Saturday, May 10, 2008

One more for wildlife rescue

Danged if my yard isn't the rescue center for the neighborhood.

I knew something was wrong when I let Dozer out to potty and noticed an adult bird squished onto the edge of the garden shed's foundation, which is about four inches above ground, and sticks out about an inch and a half from the shed's walls. This was a rather strange place for a bird to sit, and even stranger still, the bird wasn't really moving.

Dozer took a leak, then made a beeline for the bird. He was as perplexed as I was, I'm sure; most birds fly away as soon as he comes outside. Confronted by a giant drooling beast, this particular bird made a valiant effort to take off, but never gained much altitude, and in a few moments it had slammed into the chain link fence on the other side of the yard.
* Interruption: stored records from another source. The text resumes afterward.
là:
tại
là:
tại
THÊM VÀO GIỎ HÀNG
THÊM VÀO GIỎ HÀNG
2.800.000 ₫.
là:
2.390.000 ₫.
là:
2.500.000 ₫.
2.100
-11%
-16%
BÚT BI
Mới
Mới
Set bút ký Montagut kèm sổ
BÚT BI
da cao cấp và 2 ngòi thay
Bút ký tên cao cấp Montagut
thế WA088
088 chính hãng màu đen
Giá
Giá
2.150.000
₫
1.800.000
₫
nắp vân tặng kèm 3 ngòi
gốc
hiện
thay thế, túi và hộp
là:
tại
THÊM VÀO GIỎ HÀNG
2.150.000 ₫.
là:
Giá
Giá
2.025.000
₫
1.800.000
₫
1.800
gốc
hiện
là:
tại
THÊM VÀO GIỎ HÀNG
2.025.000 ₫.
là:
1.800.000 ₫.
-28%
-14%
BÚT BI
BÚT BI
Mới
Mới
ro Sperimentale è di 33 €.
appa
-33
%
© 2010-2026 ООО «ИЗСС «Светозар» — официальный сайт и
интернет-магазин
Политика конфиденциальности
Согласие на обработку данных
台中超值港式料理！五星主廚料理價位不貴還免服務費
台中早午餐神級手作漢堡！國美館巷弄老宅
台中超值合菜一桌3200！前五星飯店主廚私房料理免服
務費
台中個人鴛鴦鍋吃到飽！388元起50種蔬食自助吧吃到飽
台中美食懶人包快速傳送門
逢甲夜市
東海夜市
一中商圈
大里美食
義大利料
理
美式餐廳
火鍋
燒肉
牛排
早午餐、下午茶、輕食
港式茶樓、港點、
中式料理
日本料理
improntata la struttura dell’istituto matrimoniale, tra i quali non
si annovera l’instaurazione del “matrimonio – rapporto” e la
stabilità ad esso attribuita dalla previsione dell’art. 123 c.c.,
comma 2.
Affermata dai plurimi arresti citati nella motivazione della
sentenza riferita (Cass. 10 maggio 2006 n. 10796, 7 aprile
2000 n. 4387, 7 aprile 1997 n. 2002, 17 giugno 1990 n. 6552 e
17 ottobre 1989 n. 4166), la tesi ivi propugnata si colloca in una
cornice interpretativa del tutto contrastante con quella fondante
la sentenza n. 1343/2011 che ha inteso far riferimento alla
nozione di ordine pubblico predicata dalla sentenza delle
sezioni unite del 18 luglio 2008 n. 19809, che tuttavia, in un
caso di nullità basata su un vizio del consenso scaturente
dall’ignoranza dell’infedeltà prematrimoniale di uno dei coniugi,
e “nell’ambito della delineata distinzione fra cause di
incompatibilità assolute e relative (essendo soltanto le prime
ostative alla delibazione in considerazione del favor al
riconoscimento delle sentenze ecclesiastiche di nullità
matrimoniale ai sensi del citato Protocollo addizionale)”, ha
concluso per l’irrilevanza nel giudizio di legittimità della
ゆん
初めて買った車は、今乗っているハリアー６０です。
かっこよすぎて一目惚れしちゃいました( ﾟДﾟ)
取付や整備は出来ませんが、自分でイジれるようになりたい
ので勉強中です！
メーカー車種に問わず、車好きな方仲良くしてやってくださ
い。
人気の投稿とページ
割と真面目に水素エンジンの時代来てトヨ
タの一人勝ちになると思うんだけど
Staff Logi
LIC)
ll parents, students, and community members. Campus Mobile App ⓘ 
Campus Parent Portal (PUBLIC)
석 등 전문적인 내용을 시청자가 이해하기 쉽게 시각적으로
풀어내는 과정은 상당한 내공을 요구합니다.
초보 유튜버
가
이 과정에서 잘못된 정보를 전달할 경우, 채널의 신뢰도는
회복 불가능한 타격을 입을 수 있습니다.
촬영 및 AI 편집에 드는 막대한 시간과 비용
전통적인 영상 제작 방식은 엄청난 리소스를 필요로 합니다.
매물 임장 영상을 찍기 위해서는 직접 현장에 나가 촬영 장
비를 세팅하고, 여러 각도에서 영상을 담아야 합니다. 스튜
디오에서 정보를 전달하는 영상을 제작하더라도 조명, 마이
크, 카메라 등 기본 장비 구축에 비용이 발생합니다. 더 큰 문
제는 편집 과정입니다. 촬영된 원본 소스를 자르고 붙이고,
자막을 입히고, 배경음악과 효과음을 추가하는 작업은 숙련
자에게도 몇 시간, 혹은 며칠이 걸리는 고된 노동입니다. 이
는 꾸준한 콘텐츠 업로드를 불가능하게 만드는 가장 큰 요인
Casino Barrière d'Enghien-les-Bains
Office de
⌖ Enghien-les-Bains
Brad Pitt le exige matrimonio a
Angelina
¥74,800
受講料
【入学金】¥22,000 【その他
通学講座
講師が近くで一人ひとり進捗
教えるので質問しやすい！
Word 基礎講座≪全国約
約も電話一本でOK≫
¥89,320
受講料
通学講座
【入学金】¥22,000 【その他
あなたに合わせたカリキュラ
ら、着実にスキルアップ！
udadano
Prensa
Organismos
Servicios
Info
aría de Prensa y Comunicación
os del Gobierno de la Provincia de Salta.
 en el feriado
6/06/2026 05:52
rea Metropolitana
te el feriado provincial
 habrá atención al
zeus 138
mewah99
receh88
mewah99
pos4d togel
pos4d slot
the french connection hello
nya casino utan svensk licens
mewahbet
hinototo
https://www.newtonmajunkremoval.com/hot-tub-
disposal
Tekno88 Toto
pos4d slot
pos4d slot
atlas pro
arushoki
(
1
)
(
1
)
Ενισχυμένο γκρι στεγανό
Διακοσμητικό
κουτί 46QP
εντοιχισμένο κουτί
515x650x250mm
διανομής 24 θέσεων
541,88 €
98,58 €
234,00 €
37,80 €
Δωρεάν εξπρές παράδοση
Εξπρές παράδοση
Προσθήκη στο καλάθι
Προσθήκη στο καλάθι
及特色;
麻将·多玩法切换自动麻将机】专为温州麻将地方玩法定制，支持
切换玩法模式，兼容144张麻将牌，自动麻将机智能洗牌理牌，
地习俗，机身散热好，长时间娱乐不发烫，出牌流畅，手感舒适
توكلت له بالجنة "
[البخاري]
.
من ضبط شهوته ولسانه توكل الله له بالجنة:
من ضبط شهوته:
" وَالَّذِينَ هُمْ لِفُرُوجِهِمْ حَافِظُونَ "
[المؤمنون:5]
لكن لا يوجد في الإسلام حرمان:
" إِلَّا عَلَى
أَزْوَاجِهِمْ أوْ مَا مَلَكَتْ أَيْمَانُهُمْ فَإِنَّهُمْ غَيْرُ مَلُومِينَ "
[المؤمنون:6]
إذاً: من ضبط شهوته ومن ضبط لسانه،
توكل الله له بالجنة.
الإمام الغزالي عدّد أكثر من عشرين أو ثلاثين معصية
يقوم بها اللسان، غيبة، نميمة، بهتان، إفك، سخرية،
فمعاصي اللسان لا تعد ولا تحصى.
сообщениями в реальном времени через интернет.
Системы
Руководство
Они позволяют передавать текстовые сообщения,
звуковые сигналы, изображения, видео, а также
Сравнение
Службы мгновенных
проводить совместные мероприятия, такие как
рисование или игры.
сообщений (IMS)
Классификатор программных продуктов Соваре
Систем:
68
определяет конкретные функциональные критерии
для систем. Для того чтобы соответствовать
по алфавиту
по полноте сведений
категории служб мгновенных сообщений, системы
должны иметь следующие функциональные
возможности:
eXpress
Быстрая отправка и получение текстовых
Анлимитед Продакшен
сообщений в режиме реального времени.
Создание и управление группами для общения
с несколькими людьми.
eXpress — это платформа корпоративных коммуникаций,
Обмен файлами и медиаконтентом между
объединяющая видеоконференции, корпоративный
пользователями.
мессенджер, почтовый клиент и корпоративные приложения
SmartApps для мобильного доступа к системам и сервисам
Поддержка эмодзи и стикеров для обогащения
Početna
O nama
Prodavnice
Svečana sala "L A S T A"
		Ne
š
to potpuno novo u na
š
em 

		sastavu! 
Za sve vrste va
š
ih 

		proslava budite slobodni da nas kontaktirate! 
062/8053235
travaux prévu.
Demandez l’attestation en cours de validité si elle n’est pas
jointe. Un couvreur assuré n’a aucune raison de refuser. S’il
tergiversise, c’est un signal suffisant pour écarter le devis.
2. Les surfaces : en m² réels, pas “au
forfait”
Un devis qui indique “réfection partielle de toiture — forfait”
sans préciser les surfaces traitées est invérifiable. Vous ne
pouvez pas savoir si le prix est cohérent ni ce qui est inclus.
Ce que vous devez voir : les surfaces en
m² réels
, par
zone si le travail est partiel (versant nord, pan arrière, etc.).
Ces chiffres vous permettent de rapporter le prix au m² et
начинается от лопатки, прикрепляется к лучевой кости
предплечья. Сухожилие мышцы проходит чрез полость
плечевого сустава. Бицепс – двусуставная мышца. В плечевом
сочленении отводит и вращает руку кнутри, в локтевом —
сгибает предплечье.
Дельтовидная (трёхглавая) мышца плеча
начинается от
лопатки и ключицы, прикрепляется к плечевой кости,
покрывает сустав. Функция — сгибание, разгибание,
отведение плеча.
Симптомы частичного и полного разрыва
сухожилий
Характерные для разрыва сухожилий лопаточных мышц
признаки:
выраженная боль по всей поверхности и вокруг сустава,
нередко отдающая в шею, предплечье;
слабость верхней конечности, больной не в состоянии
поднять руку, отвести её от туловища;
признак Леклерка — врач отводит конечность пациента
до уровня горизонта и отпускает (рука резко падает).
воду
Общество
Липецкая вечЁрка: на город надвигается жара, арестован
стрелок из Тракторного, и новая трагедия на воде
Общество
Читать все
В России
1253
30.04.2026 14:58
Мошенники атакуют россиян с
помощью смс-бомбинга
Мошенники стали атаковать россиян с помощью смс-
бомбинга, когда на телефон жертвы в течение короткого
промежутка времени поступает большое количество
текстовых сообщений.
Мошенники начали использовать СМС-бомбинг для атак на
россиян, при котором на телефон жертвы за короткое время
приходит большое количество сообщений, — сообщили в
I called Dozer (who had lost interest in the bird) into the house. Byrd tossed me a hand towel, and I went out and caught the bird. It was an adult dove with one closed eye and tons of downy feathers sloughing off its body. Nothing was obviously broken or bloody save the eye.

I put the dove in the cat trap with some dove food (yes, I keep a bag of dove food in the cabinet; it comes in handy more frequently than one would expect), a small dish of water, and the hand towel.

Tomorrow I will go downtown for the March of Dimes walk, then come back home, pick up the dove, and take it to the wildlife rescue center for treatment. I'm surprised they don't recognize me yet, but I suppose bringing in one injured animal per quarter is not frequent enough. (/grin)

1 comment:

Forsythia said...

Guess I'm gettin' old, because your dove story reminds me of our dove story. We have two grown-up daughters. The first job the older one got about 25 years ago was a terrible mismatch, PLUS there was a guy who kept hitting on her. His last name was "Wiggy." At that time, my younger daughter was working as an aide at a local veterinarian's office. Someone brought in a white dove that couldn't fly. (Born with malformed legs.) The vet planned on euthanizing it, but Becky wouldn't hear of it. She brought "Wiggy" home and he lived a reasonably happy life (I guess) in a cage for six years. He was plump and pretty, but finally he died a natural death. Becky cried buckets.